What you need to do>
Copy out all the records below with every "chart" changed to "graph" and everything else left the same. Leave the pictures out.

Data for this exercise>
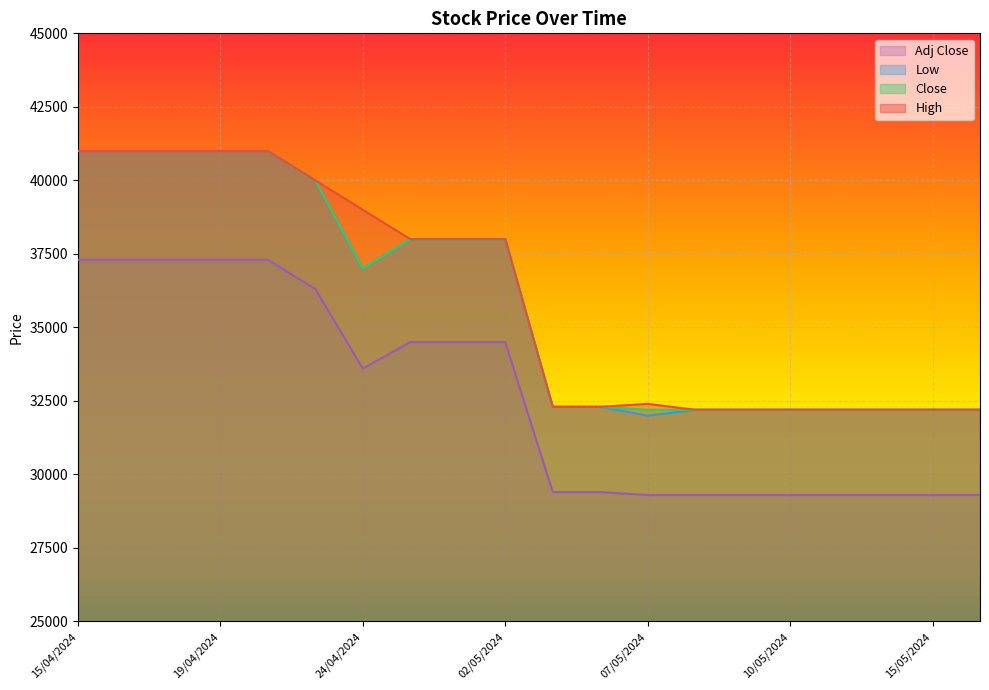

List the series in order of their peak value, lowest first.

Adj Close, High, Low, Close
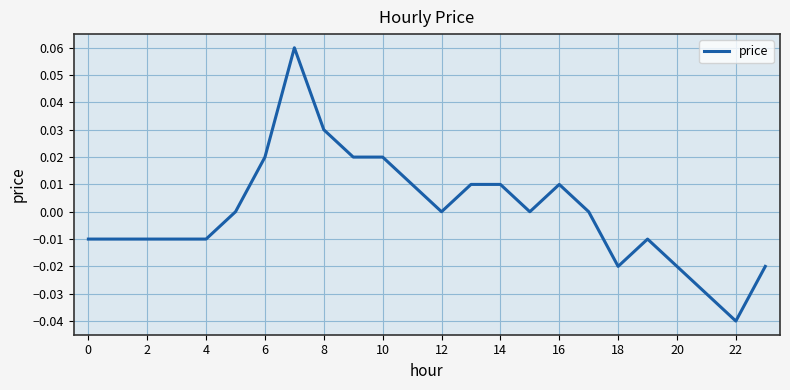

How many lines are shown in the chart?

1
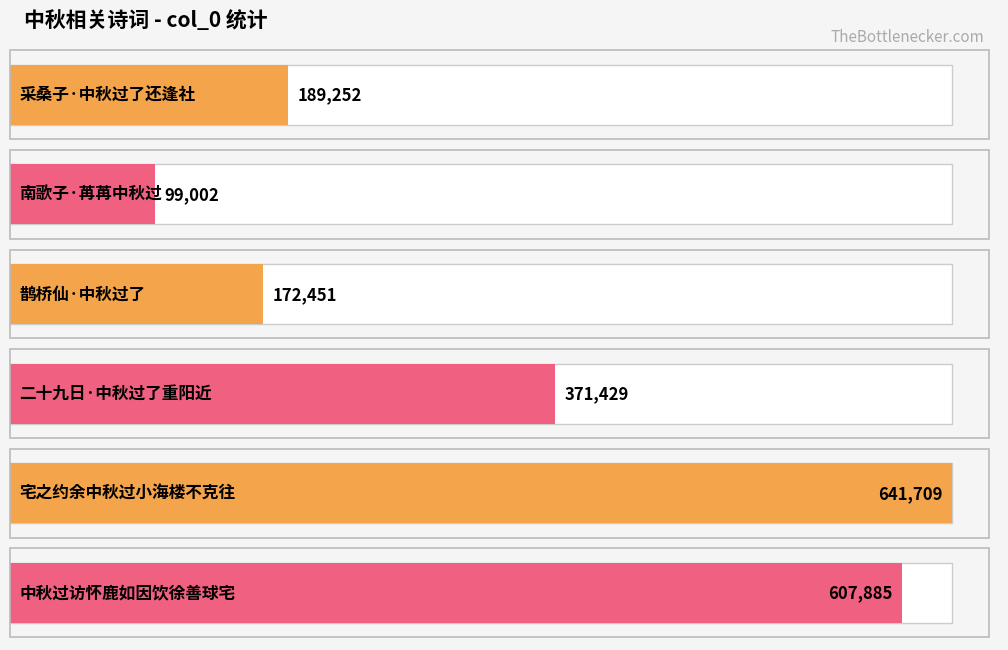

What is the value of the 4th bar from the left?

371429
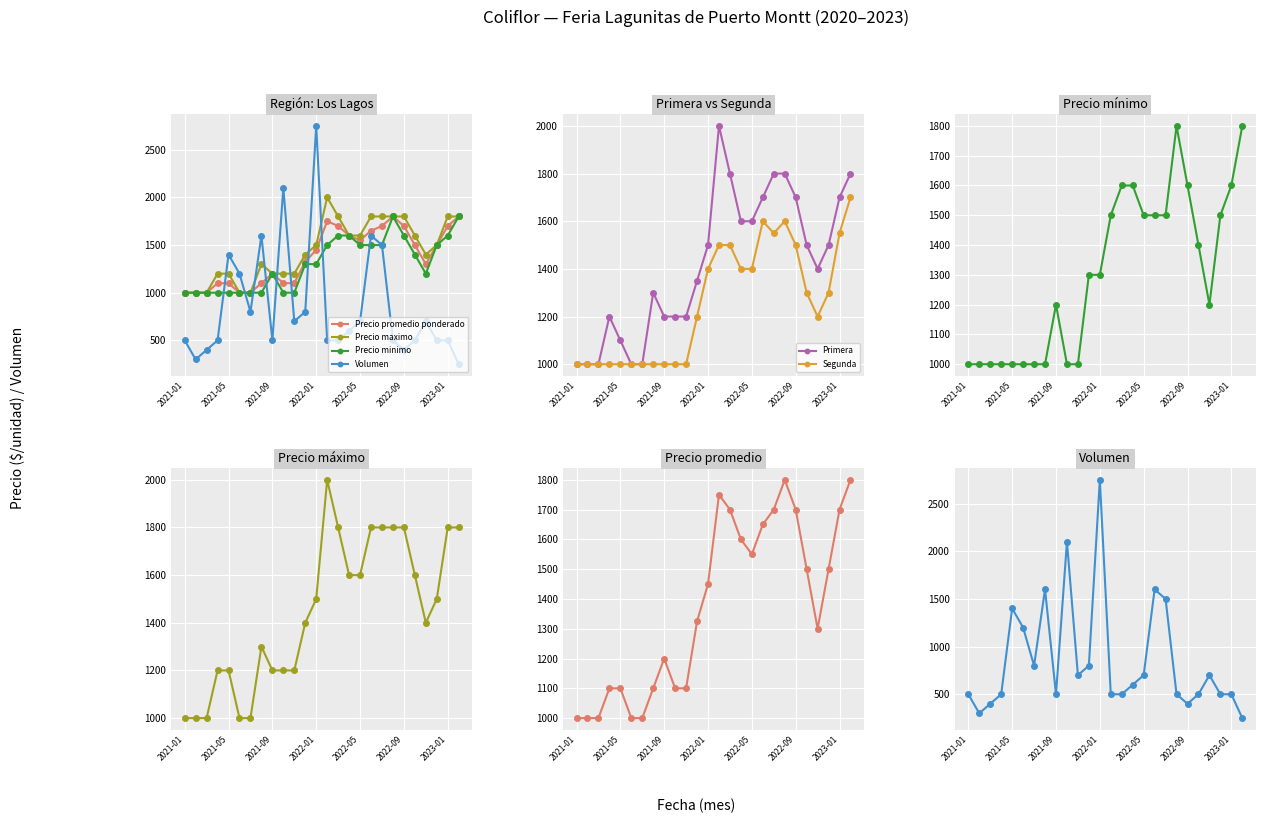

Which series has the largest total across all categories?

Precio maximo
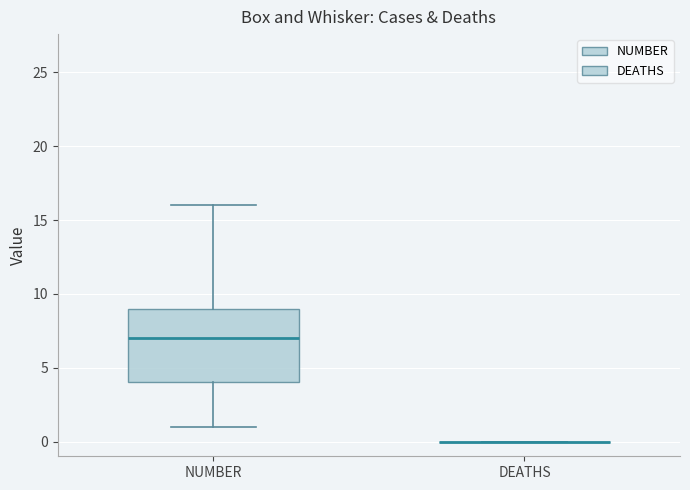

Reading left to right, read every box against the y-axis: the position of its median line, the range the box covers, and the ends of its whiskers. The values are not printed on the chart, so give them approximately, as read against the axis.

NUMBER: median 7, box 4 to 9, whiskers 1 to 16
DEATHS: box collapsed to a line at 0, whiskers 0 to 0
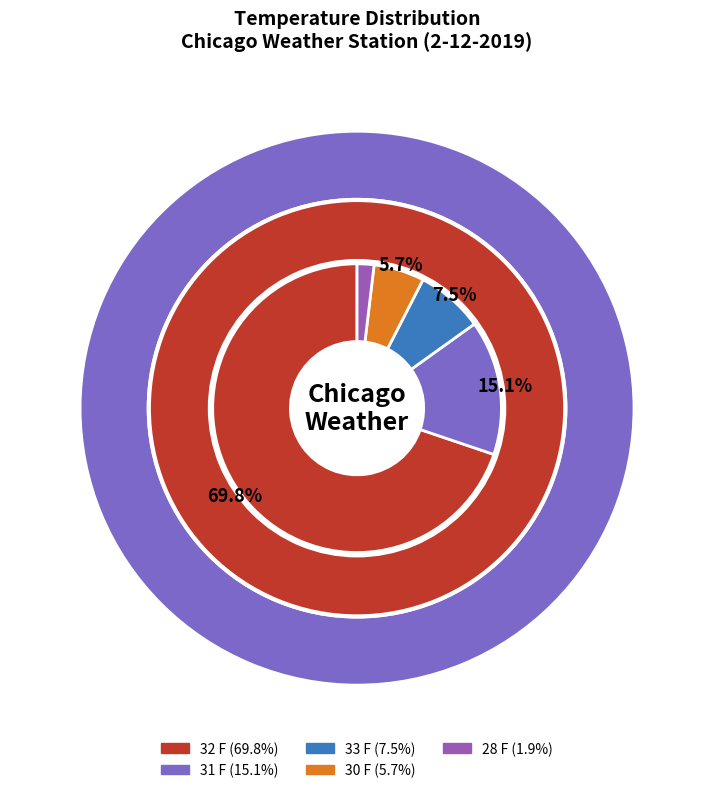

To the nearest percent, what is the average slice percentage?

20%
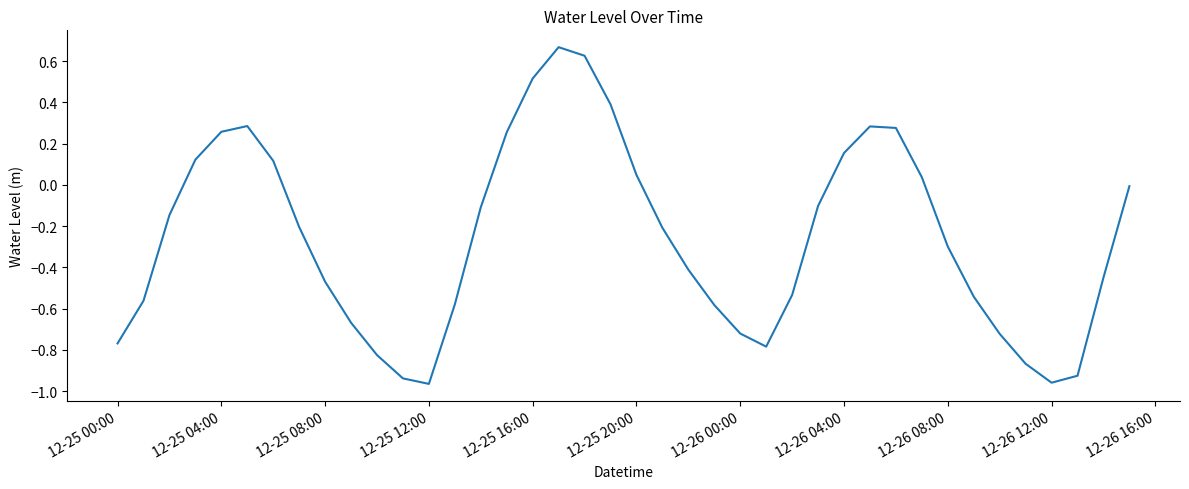

Is this an area chart (filled region under the line)?

No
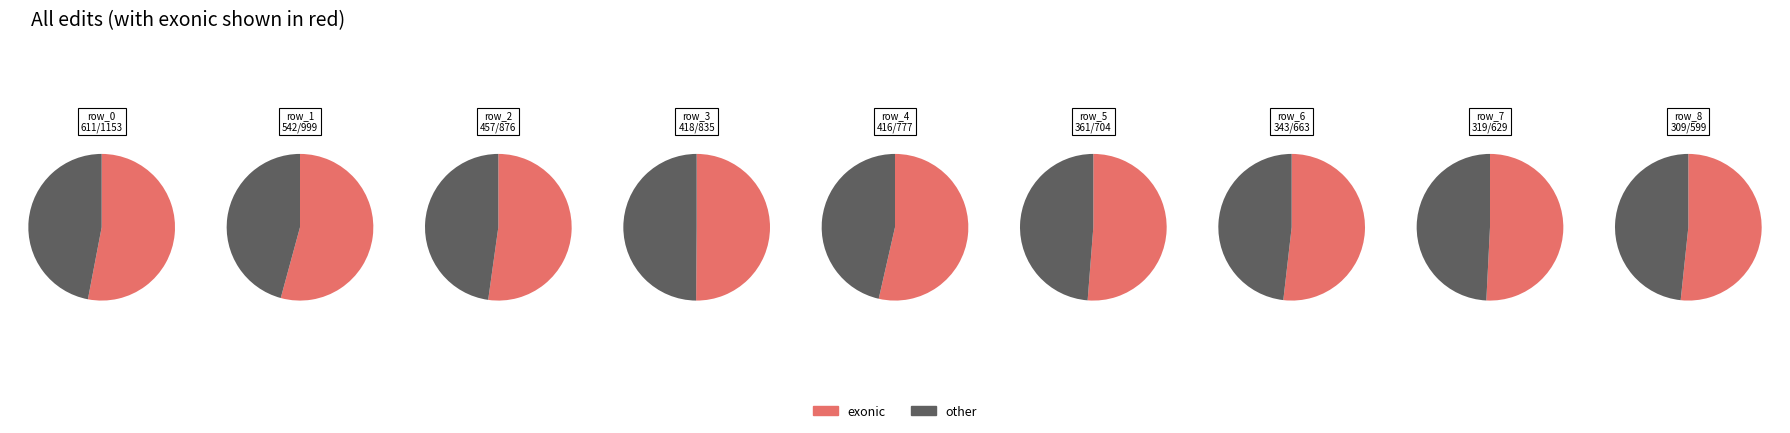

To the nearest percent, what percentage of the pie is row_3?

11%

Response box>
List the series in order of their peak value, lowest first.

Adj Close, High, Low, Close

How many lines are shown in the graph?

1

What is the value of the 4th bar from the left?

371429

Which series has the largest total across all categories?

Precio maximo

Reading left to right, read every box against the y-axis: the position of its median line, the range the box covers, and the ends of its whiskers. The values are not printed on the graph, so give them approximately, as read against the axis.

NUMBER: median 7, box 4 to 9, whiskers 1 to 16
DEATHS: box collapsed to a line at 0, whiskers 0 to 0

To the nearest percent, what is the average slice percentage?

20%

Is this an area graph (filled region under the line)?

No

To the nearest percent, what percentage of the pie is row_3?

11%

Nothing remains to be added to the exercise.